The Ninjabot

Categorized | Games Editorial

Pay-to-Play Mobile Games’ Viability in the Marketplace

Posted on April 8, 2016 at 6:38 am by David "Snackbar" Edmundson


A recent poll by Develop-Online on the future of mobile gaming showed some pretty interesting data. One of the games discussed, Assassins’s Creed: Identity, was sited as an example of a game that launched free-to-play, before moving to a paid platform. The transition didn’t appear to hurt the game, as developer Ubisoft is reporting high profit margins for the title.

“If you want to generate profit, that’s clearly possible. If you want annual revenues of $20m for a couple of years? No chance. The top paid games are not present in the top grossing charts,” said Dennis Rohlfing of InnoGames.
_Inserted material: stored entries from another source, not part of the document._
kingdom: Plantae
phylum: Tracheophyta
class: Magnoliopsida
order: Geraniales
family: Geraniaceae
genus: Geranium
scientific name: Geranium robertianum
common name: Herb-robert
This might explain why so many games are going free-to-play. Paid games are perceived as a big risk for developers; and not just the small developers. The failure of a game can just as easily hurt or even cripple a large studio with years of production experience. Paid games frequently have short prime shelf life and even launching the wrong week can be disastrous. At face value a free-to-play game may be a bigger risk in comparison – the production costs of making a game-as-a-service and the testing, support, and monetization work that they require are often greater than making a pay-once game – but the reward can be orders of magnitude greater. And when you factor in that the attitude on mobile in particular has become that the mass market wants free-to-play, it makes sense for publishers and developers to go that way.
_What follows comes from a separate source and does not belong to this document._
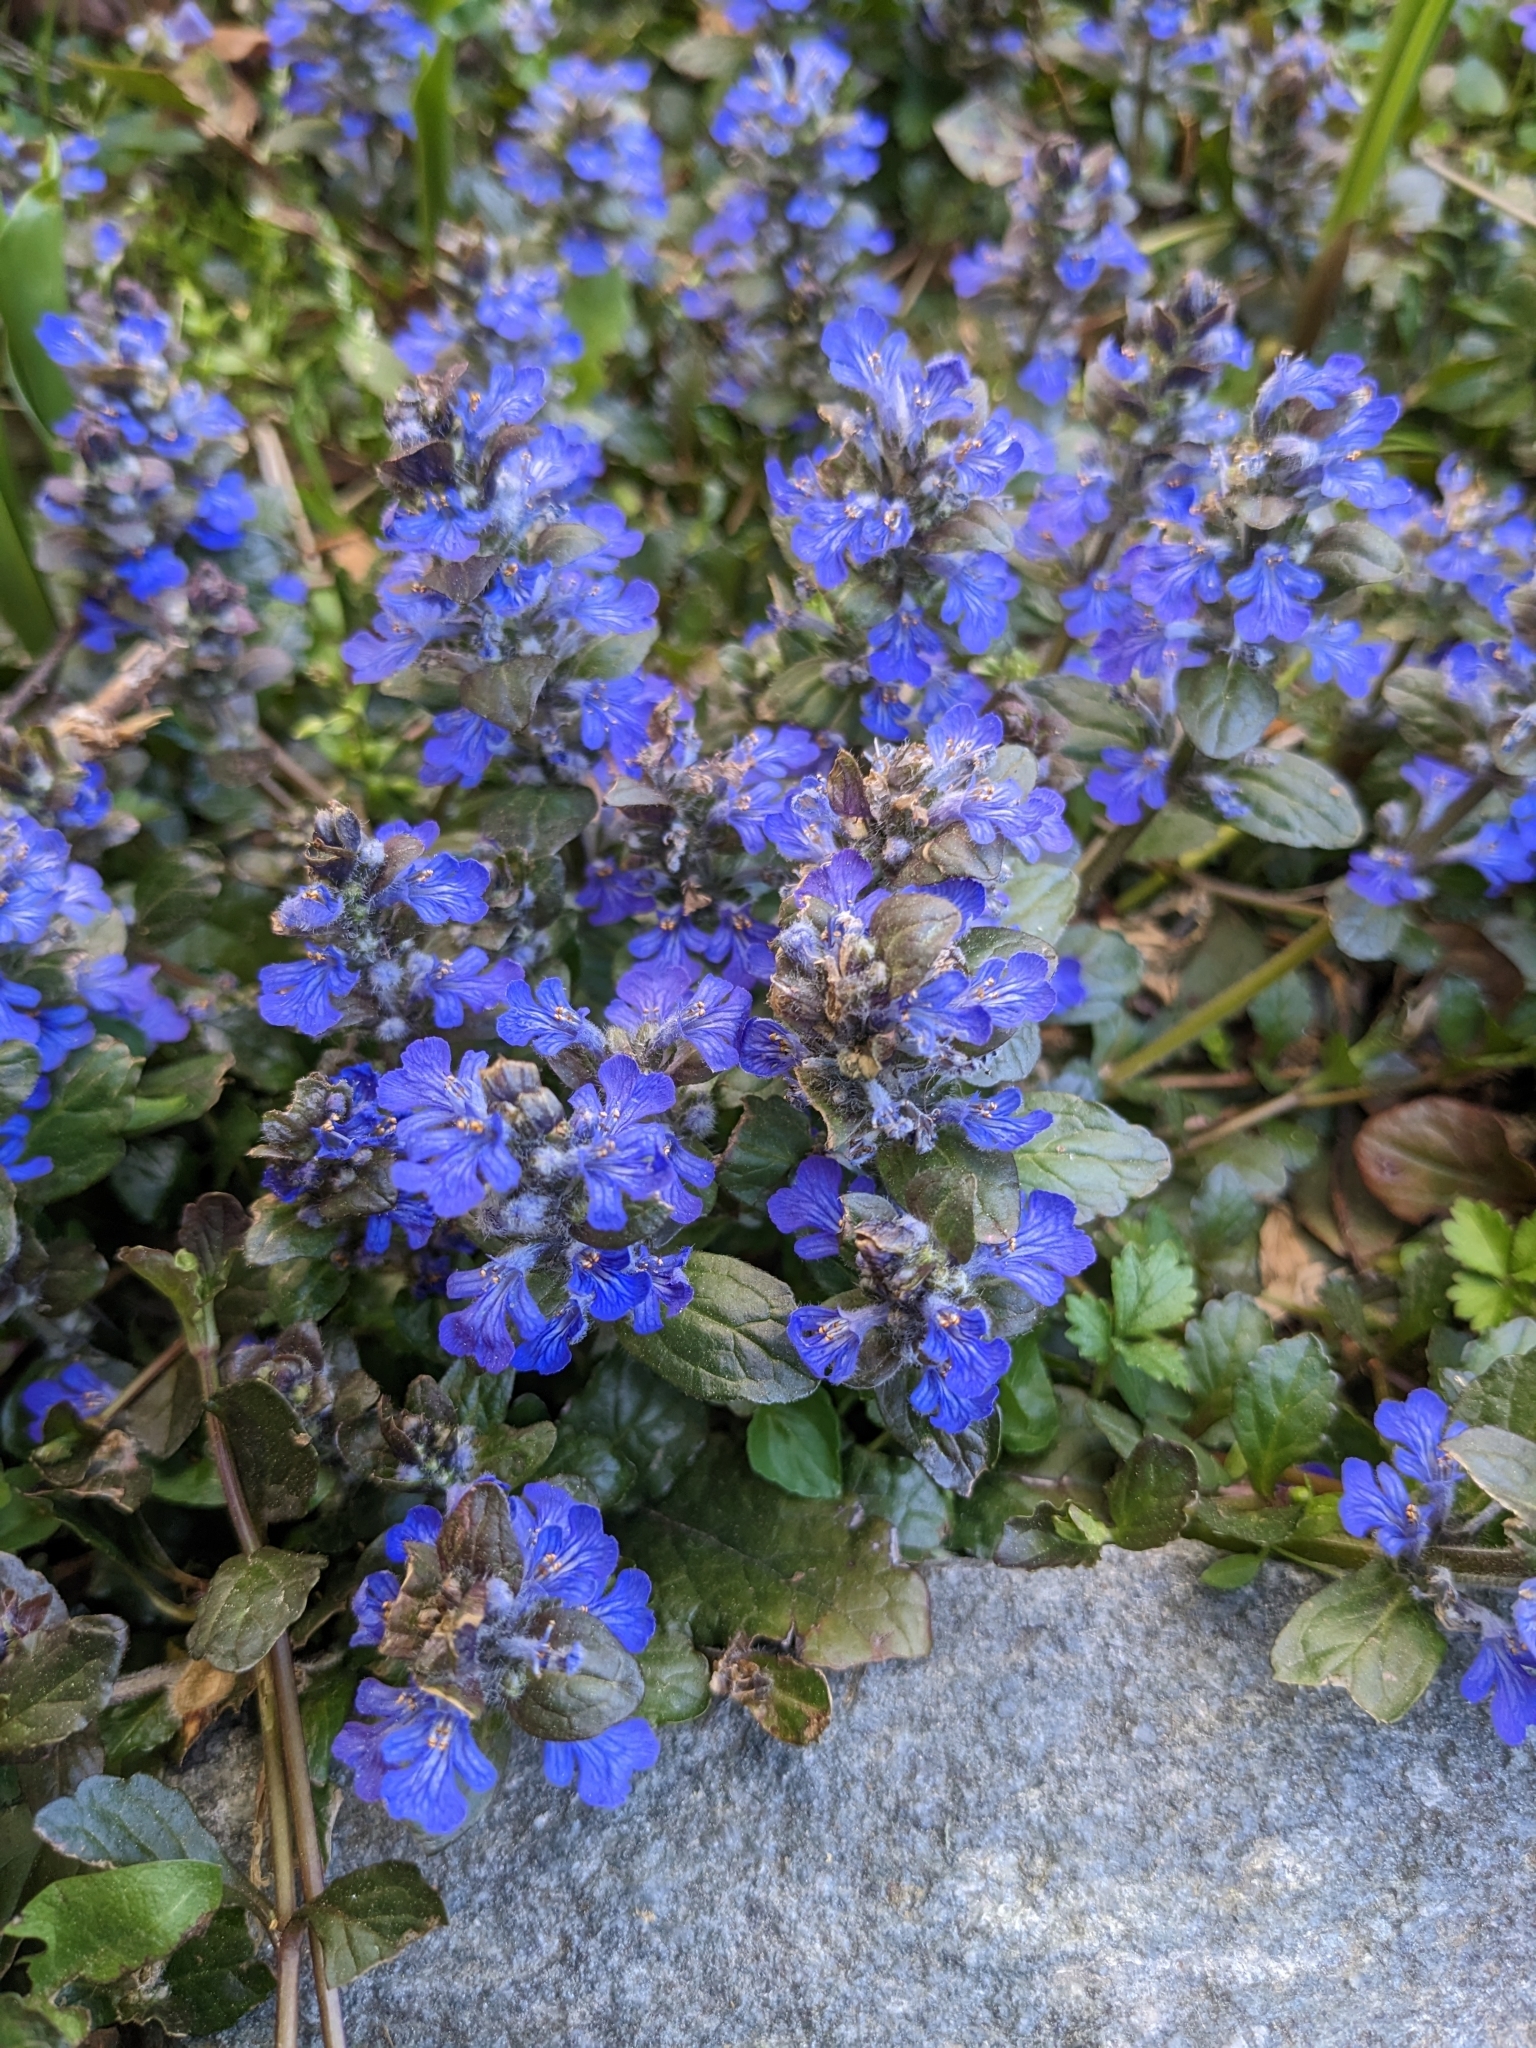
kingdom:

But it doesn’t make sense for everyone – paid games can still be profitable, in part because there is an audience there still. There are just as many people happy to pay their money once as there are people looking to have fun with no deposit slots. There are still stories of developers being profitable with their paid games – and especially smaller developers can afford to take creative risks. I’ve often thought that paid games on mobile, while practically a rounding error at this point, will someday have a viable niche for the people that enjoy them and developers that want to create those games. But it may involve a lot of shifting attitudes and more console/PC gamers accepting mobile platforms.